What Do I Really Have Here? Analyzing Sources Effectively

March 5th, 2018 by National Genealogical Society Blog Editor

SPEAKER: Ruth Ann (Abels) Hager, CG®, CGLsm

SESSION: W141

DATE & TIME: Wednesday, 02 May 2018, 2:30 p.m.

SPONSOR: Board for Certification of Genealogists

Would you like to be more productive in your research? Learn how to evaluate the source where you found data, identifying both its strengths and weaknesses, to glean maximum information. Data can provide information or possibly a clue, but knowledge about the source itself may also tell, suggest, or imply additional information that can further your research.

For example, when viewing a book index or online database for a county’s marriage records, does the source state which years are included? Would it help you to find a notation about records lost in a courthouse fire or a flood? If an ancestor might be in a record book missing for many years, is there any chance that someone abstracted or indexed that book when it was still available? Such additional source information can help you make carefully thought-out research choices about how to proceed—and those choices might be different than you initially thought.

Whatever the source or its format—printed material, microfilm, or online sources—taking time to understand the source can further your research.

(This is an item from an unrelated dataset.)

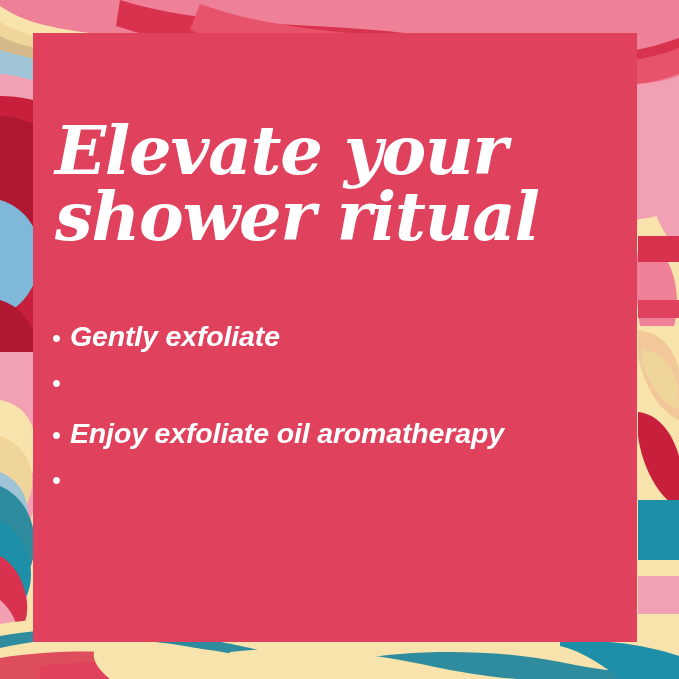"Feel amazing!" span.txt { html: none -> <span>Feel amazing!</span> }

ABOUT: Ruth Ann (Abels) Hager, CG®, CGLSM, is an author, researcher, volunteer, and speaker at the local, state, and national levels and is the author of Dred & Harriet Scott: Their Family Story. She worked sixteen years as a reference specialist in the St. Louis County Library’s History and Genealogy Department and has taught classes at IGHR (Institute of Genealogy and Historical Research). Land records have been her special interest for thirty years.